- **Job**
Return the entire listing exactly, leaving nothing out.

*****

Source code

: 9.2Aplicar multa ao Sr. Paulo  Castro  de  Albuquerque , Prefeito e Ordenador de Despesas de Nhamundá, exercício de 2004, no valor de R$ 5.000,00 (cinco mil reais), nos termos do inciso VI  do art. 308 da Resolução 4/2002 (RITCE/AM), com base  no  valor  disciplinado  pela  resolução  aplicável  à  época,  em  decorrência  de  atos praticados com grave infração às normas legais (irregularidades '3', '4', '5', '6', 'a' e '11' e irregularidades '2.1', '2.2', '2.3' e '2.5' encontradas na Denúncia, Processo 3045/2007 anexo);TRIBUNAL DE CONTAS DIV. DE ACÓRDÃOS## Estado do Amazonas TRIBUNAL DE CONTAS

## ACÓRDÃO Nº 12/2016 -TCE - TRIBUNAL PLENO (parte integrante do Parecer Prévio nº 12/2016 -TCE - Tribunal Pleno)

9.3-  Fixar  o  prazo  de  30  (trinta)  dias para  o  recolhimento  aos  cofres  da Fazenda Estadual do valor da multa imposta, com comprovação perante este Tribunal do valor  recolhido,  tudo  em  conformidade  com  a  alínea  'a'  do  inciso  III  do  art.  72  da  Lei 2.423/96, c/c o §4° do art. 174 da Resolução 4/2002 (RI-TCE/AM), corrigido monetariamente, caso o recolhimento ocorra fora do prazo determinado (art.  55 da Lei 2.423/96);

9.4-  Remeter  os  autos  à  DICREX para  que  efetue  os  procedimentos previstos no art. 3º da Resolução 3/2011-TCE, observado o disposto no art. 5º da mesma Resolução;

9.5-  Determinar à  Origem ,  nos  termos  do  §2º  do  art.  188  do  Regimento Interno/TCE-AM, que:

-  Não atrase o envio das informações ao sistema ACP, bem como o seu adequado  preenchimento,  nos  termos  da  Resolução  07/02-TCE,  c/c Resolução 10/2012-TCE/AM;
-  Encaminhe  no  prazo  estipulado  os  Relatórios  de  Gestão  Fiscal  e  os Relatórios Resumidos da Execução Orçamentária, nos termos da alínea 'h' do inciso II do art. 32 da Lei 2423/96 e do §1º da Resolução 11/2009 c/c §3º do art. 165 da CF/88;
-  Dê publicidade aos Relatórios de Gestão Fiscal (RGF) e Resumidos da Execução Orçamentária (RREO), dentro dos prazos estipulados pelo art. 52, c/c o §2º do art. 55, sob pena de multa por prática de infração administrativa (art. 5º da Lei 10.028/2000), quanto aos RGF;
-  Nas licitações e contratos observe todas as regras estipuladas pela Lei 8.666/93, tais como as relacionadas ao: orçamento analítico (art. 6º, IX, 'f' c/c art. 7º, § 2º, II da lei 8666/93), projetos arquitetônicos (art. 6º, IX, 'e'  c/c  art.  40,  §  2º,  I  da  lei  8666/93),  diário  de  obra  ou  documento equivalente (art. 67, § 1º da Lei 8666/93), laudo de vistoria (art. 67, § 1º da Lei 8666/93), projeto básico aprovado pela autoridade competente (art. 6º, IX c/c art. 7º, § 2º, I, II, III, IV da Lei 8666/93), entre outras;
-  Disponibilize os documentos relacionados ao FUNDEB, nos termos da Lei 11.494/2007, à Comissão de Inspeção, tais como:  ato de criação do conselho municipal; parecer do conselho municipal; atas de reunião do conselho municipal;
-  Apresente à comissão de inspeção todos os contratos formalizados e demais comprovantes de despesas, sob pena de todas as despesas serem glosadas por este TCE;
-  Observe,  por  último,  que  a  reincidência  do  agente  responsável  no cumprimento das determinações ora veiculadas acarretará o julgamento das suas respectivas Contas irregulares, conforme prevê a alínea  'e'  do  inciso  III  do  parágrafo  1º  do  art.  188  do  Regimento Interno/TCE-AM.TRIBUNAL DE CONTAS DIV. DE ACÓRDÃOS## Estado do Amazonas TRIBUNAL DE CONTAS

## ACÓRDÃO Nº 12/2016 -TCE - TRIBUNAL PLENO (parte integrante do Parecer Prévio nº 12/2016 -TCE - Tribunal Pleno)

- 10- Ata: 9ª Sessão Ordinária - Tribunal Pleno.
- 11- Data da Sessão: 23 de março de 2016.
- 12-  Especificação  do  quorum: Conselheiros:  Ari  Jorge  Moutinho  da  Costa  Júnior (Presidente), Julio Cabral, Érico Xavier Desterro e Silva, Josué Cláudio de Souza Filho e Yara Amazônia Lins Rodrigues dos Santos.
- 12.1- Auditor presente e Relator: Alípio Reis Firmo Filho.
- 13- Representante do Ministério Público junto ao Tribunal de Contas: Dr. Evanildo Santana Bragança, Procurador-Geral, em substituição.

*****

- **Task response**
Source code

: 9.2Aplicar multa ao Sr. Paulo  Castro  de  Albuquerque , Prefeito e Ordenador de Despesas de Nhamundá, exercício de 2004, no valor de R$ 5.000,00 (cinco mil reais), nos termos do inciso VI  do art. 308 da Resolução 4/2002 (RITCE/AM), com base  no  valor  disciplinado  pela  resolução  aplicável  à  época,  em  decorrência  de  atos praticados com grave infração às normas legais (irregularidades '3', '4', '5', '6', 'a' e '11' e irregularidades '2.1', '2.2', '2.3' e '2.5' encontradas na Denúncia, Processo 3045/2007 anexo);TRIBUNAL DE CONTAS DIV. DE ACÓRDÃOS## Estado do Amazonas TRIBUNAL DE CONTAS

## ACÓRDÃO Nº 12/2016 -TCE - TRIBUNAL PLENO (parte integrante do Parecer Prévio nº 12/2016 -TCE - Tribunal Pleno)

9.3-  Fixar  o  prazo  de  30  (trinta)  dias para  o  recolhimento  aos  cofres  da Fazenda Estadual do valor da multa imposta, com comprovação perante este Tribunal do valor  recolhido,  tudo  em  conformidade  com  a  alínea  'a'  do  inciso  III  do  art.  72  da  Lei 2.423/96, c/c o §4° do art. 174 da Resolução 4/2002 (RI-TCE/AM), corrigido monetariamente, caso o recolhimento ocorra fora do prazo determinado (art.  55 da Lei 2.423/96);

9.4-  Remeter  os  autos  à  DICREX para  que  efetue  os  procedimentos previstos no art. 3º da Resolução 3/2011-TCE, observado o disposto no art. 5º da mesma Resolução;

9.5-  Determinar à  Origem ,  nos  termos  do  §2º  do  art.  188  do  Regimento Interno/TCE-AM, que:

-  Não atrase o envio das informações ao sistema ACP, bem como o seu adequado  preenchimento,  nos  termos  da  Resolução  07/02-TCE,  c/c Resolução 10/2012-TCE/AM;
-  Encaminhe  no  prazo  estipulado  os  Relatórios  de  Gestão  Fiscal  e  os Relatórios Resumidos da Execução Orçamentária, nos termos da alínea 'h' do inciso II do art. 32 da Lei 2423/96 e do §1º da Resolução 11/2009 c/c §3º do art. 165 da CF/88;
-  Dê publicidade aos Relatórios de Gestão Fiscal (RGF) e Resumidos da Execução Orçamentária (RREO), dentro dos prazos estipulados pelo art. 52, c/c o §2º do art. 55, sob pena de multa por prática de infração administrativa (art. 5º da Lei 10.028/2000), quanto aos RGF;
-  Nas licitações e contratos observe todas as regras estipuladas pela Lei 8.666/93, tais como as relacionadas ao: orçamento analítico (art. 6º, IX, 'f' c/c art. 7º, § 2º, II da lei 8666/93), projetos arquitetônicos (art. 6º, IX, 'e'  c/c  art.  40,  §  2º,  I  da  lei  8666/93),  diário  de  obra  ou  documento equivalente (art. 67, § 1º da Lei 8666/93), laudo de vistoria (art. 67, § 1º da Lei 8666/93), projeto básico aprovado pela autoridade competente (art. 6º, IX c/c art. 7º, § 2º, I, II, III, IV da Lei 8666/93), entre outras;
-  Disponibilize os documentos relacionados ao FUNDEB, nos termos da Lei 11.494/2007, à Comissão de Inspeção, tais como:  ato de criação do conselho municipal; parecer do conselho municipal; atas de reunião do conselho municipal;
-  Apresente à comissão de inspeção todos os contratos formalizados e demais comprovantes de despesas, sob pena de todas as despesas serem glosadas por este TCE;
-  Observe,  por  último,  que  a  reincidência  do  agente  responsável  no cumprimento das determinações ora veiculadas acarretará o julgamento das suas respectivas Contas irregulares, conforme prevê a alínea  'e'  do  inciso  III  do  parágrafo  1º  do  art.  188  do  Regimento Interno/TCE-AM.TRIBUNAL DE CONTAS DIV. DE ACÓRDÃOS## Estado do Amazonas TRIBUNAL DE CONTAS

## ACÓRDÃO Nº 12/2016 -TCE - TRIBUNAL PLENO (parte integrante do Parecer Prévio nº 12/2016 -TCE - Tribunal Pleno)

- 10- Ata: 9ª Sessão Ordinária - Tribunal Pleno.
- 11- Data da Sessão: 23 de março de 2016.
- 12-  Especificação  do  quorum: Conselheiros:  Ari  Jorge  Moutinho  da  Costa  Júnior (Presidente), Julio Cabral, Érico Xavier Desterro e Silva, Josué Cláudio de Souza Filho e Yara Amazônia Lins Rodrigues dos Santos.
- 12.1- Auditor presente e Relator: Alípio Reis Firmo Filho.
- 13- Representante do Ministério Público junto ao Tribunal de Contas: Dr. Evanildo Santana Bragança, Procurador-Geral, em substituição.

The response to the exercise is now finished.